There are certain books that one comes across their lifetime that are lifechanging in one way or another. For me, this was one of those books. And I believe as of this year I’ve read it twice or three times.
Reading Lolita in Tehran is a book that made me realize several things. When I first read it in 2013 I was 17 years old and even back then an avid reader. Consuming books was my favorite past time. But reading this book changed the way that I read books. What I realized while turning the pages of Nafasi’s life made me realize how much a love a books was entwined with my life. Reading wasn’t just a hobby or a relaxing activity, it was a passion. A love of learning, a love of visiting places I couldn’t go to, and a love of the stories that made me think.
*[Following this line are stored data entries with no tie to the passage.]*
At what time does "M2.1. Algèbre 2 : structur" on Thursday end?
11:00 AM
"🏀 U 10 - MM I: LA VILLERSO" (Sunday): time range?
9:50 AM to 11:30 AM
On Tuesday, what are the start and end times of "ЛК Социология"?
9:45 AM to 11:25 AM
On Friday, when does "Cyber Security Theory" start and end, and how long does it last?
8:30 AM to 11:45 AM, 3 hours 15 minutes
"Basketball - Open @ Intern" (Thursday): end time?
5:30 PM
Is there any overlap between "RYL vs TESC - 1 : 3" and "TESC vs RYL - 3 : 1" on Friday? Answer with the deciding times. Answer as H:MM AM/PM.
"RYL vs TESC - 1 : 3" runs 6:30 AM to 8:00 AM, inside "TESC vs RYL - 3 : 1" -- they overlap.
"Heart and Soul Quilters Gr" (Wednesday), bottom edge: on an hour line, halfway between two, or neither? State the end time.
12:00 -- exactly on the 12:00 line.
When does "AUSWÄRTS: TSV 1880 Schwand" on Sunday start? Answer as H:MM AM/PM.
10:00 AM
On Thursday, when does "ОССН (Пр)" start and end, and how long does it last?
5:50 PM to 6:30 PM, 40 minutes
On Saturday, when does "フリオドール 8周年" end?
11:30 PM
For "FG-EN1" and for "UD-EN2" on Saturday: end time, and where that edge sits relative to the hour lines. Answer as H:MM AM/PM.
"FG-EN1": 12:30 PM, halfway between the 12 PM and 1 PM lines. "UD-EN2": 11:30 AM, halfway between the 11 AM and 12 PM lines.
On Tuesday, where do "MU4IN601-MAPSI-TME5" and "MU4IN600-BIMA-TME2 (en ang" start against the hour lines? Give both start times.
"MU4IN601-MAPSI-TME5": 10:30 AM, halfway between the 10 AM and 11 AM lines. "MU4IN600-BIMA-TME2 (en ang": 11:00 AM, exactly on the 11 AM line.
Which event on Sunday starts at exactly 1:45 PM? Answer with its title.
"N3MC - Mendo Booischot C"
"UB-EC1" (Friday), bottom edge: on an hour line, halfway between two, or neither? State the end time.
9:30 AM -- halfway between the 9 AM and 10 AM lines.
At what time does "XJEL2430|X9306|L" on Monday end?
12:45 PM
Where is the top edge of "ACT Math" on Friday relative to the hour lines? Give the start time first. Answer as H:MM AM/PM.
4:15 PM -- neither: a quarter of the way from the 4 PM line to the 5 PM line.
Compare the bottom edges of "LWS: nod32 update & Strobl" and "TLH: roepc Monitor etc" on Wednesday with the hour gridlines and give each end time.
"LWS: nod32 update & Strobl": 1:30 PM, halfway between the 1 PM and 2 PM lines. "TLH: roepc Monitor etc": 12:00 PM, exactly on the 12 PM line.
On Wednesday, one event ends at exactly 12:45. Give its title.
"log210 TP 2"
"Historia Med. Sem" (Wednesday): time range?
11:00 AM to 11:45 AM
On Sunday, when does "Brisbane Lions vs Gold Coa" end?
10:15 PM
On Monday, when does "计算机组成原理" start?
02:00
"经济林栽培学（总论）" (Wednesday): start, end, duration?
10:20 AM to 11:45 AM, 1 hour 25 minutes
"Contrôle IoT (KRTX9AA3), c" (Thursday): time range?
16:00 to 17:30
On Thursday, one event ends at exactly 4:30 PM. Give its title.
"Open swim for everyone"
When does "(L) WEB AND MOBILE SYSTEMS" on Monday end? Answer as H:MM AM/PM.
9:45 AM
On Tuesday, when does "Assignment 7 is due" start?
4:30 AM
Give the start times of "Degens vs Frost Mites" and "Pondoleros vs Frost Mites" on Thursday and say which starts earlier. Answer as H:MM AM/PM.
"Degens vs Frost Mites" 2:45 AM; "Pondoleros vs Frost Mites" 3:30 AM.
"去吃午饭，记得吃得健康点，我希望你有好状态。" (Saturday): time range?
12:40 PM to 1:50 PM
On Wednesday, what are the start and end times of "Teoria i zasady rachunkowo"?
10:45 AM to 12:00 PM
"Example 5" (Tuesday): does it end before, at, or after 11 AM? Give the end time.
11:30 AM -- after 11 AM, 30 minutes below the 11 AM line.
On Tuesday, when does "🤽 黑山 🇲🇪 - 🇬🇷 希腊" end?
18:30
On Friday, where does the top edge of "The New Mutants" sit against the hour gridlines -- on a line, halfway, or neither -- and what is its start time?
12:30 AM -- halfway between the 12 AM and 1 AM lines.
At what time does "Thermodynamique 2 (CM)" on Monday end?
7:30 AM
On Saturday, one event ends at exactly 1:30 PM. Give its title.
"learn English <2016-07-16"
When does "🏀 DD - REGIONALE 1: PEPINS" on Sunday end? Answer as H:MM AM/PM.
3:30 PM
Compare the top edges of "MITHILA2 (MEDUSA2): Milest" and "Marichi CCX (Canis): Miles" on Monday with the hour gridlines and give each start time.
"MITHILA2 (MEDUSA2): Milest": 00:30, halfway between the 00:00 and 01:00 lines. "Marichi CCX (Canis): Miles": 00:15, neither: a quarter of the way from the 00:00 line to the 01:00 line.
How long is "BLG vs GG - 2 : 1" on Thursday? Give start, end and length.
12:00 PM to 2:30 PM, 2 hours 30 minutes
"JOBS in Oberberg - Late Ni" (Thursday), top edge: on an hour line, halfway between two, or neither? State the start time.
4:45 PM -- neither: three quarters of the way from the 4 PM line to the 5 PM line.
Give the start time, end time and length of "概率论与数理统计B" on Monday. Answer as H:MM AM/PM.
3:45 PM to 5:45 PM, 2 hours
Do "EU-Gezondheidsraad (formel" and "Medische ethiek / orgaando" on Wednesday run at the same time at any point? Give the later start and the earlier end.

The other thing I realized was that I thoroughly enjoyed analyzing and finding the deeper meanings in the stories I read. I think that this book also made me realize my enjoyment of writing book reviews. Before Nafasi’s book came into my life, I read books often without stopping to think of deeper meanings and comparisons. Occasionally in the past I had, but with Reading Lolita in Tehran I was able to learn how to better step back and slow down in my reading.
Reading Lolita in Tehran is the story about women coming together over a mutual love stories. They risked punishment, imprisonment and the anger of their families all for books. Growing up I heard stories of people who risked such things for religious reasons, but never I had I read anything as inspiring as this. I loved that the group was all women, and admired how they were able to find a sacred space together around a mutual love of literature.
I feel as though most people have heard of this memoir, and there are probably many better reviews of it elsewhere. And this isn’t so much a review as it is a declaration of love and admiration, as well as a thank you to Azar Nafasi. I learned so much from her work, and I shall be forever grateful for her nudge into a deeper love and appreciation of literature. I gave this book five stars on Goodreads.